Technique tips: I use a 3- to 4-inch paring knife, dipping it in warm water occasionally to make slicing easier. Grate the cheddar on a box grater or in a food processor fitted with the carrot grating disk.


  • 1/2 pound (1 stick) unsalted butter, room temperature
  • 1/2 pound aged cheddar, such as Grafton 2-year, grated
  • 1 cup plus 2 tablespoons all-purpose flour
  • 1/2 teaspoon ground chipotle powder
  • 1 teaspoon kosher salt
  • flaked sea salt, such as Maldon



In the bowl of an electric mixer fitted with the paddle attachment, place the butter, cheddar, all of the flour, the chipotle powder, and 1 teaspoon kosher salt.
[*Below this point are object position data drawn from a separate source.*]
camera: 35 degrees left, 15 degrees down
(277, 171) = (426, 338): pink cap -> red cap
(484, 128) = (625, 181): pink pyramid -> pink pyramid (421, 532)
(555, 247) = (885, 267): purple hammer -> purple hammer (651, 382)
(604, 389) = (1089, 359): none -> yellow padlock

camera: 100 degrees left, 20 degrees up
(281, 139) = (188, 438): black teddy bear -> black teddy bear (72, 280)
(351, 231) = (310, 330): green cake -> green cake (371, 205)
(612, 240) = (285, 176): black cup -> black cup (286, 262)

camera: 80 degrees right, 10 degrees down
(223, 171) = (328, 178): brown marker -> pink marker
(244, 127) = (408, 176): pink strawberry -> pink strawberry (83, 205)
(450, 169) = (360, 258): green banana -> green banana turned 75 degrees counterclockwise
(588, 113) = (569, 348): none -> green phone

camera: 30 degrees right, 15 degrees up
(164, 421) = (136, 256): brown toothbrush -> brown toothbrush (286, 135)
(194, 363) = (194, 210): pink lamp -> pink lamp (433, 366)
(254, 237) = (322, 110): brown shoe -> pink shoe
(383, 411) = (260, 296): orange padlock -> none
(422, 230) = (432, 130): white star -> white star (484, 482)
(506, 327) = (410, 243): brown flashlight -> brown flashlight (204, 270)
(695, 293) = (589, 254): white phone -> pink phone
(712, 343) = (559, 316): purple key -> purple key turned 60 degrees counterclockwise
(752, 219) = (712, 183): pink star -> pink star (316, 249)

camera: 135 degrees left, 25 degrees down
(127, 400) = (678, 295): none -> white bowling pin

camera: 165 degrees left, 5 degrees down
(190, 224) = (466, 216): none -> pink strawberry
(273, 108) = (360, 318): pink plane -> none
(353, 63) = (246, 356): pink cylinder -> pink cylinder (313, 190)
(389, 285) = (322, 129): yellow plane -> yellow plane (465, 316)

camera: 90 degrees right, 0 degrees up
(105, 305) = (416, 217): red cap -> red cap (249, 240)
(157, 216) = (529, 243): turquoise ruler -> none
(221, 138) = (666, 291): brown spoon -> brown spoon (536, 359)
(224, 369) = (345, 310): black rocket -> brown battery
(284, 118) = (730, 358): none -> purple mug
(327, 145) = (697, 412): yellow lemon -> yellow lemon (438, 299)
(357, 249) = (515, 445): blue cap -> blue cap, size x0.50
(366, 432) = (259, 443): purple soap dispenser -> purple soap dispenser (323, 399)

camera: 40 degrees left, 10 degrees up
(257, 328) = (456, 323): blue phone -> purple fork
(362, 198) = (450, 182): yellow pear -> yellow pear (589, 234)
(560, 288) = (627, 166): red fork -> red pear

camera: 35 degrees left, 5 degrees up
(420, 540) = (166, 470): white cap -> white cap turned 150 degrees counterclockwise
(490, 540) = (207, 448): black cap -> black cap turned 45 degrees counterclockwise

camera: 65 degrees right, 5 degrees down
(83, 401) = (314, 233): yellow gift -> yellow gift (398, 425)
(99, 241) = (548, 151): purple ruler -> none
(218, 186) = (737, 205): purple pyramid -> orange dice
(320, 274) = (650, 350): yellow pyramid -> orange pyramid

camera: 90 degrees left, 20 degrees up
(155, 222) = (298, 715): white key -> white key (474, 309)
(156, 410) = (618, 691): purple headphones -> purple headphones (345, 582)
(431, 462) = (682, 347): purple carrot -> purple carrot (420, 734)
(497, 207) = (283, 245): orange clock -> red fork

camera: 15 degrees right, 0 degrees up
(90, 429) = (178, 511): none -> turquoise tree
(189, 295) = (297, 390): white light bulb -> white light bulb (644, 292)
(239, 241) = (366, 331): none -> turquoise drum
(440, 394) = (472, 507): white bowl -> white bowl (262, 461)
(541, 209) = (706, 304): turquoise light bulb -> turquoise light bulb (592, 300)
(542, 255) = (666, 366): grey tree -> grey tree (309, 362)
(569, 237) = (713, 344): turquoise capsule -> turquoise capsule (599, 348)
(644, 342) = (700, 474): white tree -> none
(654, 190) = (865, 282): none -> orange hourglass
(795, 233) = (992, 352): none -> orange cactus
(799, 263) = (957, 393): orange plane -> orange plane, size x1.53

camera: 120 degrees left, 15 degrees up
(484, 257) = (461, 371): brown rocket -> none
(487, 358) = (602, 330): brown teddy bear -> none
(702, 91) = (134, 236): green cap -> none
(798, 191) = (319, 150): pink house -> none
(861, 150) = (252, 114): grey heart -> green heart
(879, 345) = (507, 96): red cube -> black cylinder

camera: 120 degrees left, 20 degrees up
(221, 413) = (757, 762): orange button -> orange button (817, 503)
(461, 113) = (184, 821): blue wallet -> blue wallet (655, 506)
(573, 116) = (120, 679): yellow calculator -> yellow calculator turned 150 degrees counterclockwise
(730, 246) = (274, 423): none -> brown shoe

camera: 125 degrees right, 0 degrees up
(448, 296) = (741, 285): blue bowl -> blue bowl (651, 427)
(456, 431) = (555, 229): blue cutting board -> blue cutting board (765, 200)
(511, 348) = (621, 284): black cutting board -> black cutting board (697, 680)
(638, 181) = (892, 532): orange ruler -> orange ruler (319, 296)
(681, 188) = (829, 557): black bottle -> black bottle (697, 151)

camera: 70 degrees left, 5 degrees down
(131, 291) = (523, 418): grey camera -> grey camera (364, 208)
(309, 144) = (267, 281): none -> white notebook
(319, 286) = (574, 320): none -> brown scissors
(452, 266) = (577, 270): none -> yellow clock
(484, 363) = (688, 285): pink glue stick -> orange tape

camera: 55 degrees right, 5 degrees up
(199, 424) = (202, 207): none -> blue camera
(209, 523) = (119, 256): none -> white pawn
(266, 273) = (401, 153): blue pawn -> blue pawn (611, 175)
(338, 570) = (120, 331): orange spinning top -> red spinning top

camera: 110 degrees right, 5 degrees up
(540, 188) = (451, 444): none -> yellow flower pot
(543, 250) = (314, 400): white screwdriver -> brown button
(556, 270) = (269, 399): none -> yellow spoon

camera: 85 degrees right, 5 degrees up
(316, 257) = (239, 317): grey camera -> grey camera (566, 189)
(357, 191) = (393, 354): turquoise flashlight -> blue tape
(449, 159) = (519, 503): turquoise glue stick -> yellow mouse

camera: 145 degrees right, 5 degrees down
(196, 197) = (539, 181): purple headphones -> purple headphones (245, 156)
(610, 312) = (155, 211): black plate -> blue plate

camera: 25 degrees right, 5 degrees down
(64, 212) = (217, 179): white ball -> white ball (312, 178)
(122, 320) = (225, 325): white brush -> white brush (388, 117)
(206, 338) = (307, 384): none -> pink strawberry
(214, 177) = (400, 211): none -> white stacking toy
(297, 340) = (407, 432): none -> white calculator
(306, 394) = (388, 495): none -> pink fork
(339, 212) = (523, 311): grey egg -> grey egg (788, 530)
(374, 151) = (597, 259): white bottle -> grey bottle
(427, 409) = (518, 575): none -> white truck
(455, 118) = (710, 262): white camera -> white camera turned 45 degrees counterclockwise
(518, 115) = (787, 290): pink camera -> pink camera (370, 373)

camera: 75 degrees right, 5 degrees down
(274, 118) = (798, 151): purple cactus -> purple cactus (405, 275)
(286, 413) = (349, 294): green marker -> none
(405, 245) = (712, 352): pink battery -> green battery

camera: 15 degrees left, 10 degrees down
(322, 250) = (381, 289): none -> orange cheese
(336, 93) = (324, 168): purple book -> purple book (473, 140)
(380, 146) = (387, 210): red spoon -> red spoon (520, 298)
Add 1½ tablespoons water and mix on low speed to combine the ingredients. Turn the mixer to medium and beat for 30 seconds, until the ingredients come together in big clumps.


Transfer the dough to a lightly floured cutting board and roll it into a log 12 inches long by 1½ inches wide. Wrap in plastic and refrigerate for at least 1 hour. (You can refrigerate the dough for several days or freeze it for up to 4 months.)


When ready to bake, preheat the oven to 350 F.


Line two sheet pans with parchment paper. Slice the dough 1/2 inch thick and place the rounds 1 inch apart on the parchment paper. Sprinkle with sea salt and bake for 15 to 17 minutes, until golden brown. Cool on the sheet pans or a baking rack and serve at room temperature.